> **TASK DESCRIPTION**:
Extract every line of the data below that contains the string "Observed", matching letter case exactly.

..........

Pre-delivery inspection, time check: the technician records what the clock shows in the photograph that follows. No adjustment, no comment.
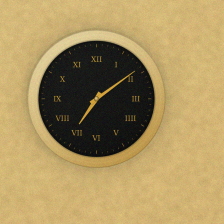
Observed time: 7:09
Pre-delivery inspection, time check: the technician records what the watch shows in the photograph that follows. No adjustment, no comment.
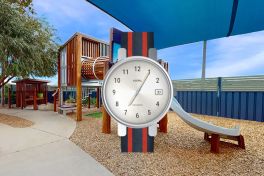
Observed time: 7:05
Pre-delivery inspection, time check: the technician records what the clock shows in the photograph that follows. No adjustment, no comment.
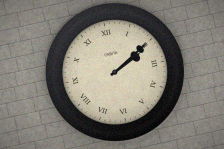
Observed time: 2:10
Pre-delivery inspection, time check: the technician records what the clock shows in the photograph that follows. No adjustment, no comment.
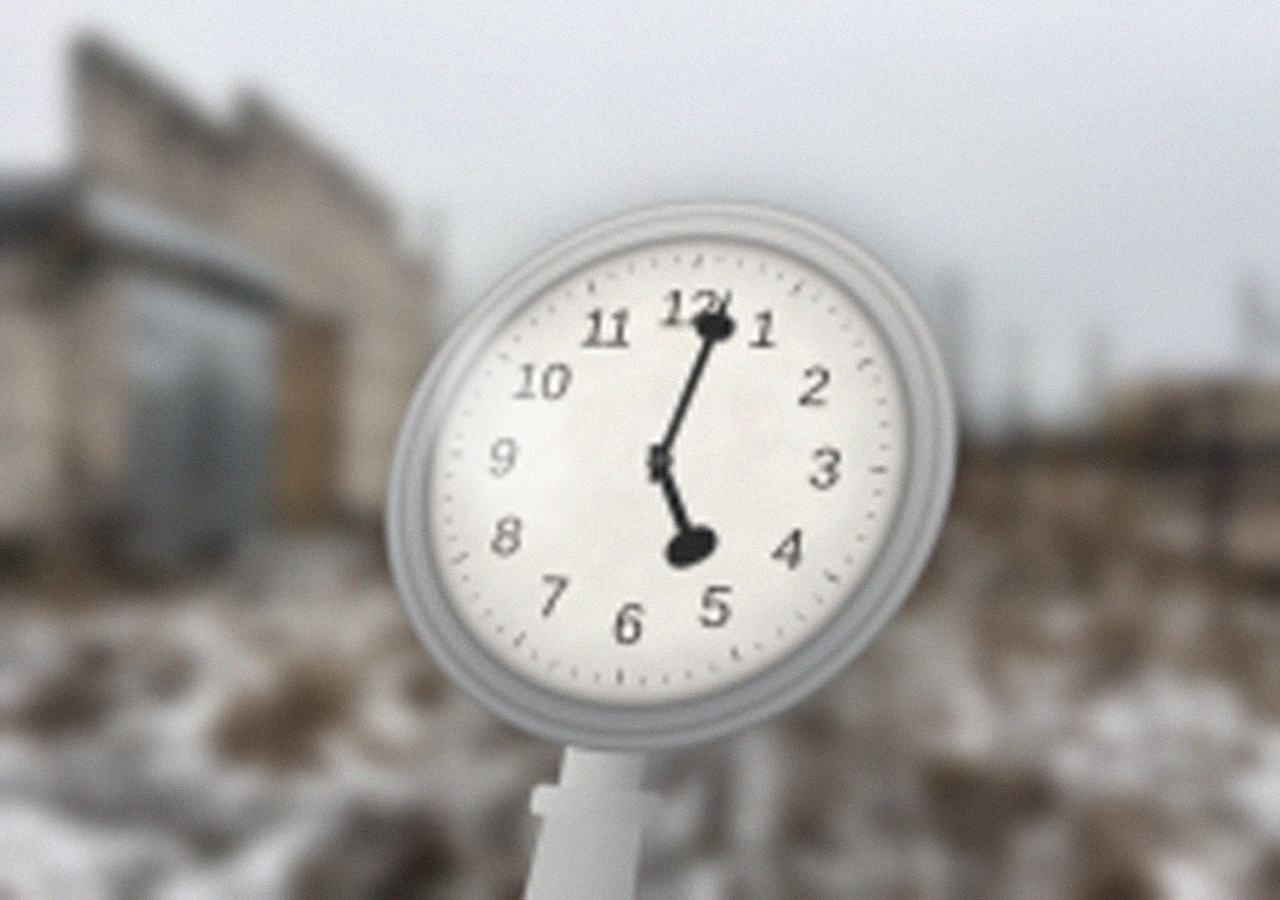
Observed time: 5:02
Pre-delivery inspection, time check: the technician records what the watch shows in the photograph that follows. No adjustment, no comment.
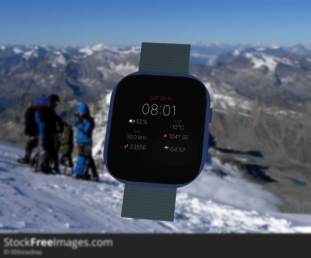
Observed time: 8:01
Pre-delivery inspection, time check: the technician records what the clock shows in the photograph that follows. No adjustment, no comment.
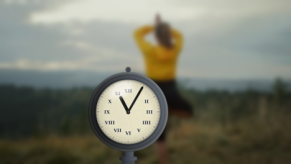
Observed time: 11:05
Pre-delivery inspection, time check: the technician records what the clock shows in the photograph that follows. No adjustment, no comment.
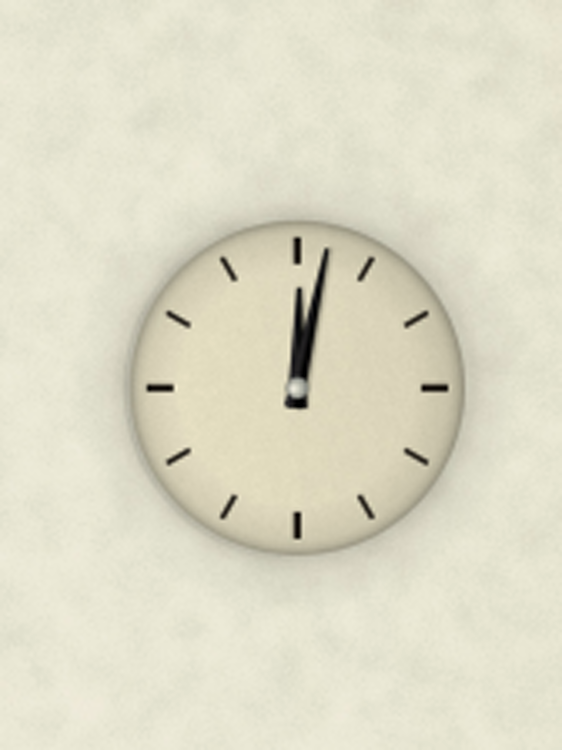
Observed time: 12:02
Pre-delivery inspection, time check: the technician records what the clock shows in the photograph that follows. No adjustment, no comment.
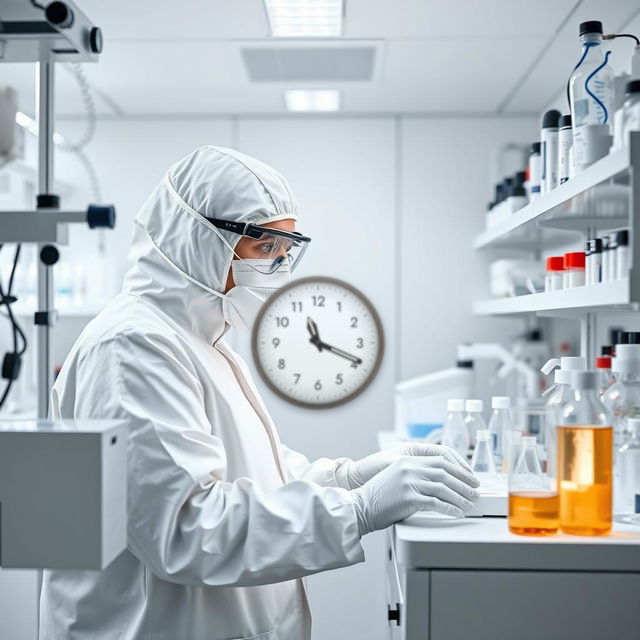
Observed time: 11:19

..........

> **FULL OUTPUT**:
Observed time: 7:09
Observed time: 7:05
Observed time: 2:10
Observed time: 5:02
Observed time: 8:01
Observed time: 11:05
Observed time: 12:02
Observed time: 11:19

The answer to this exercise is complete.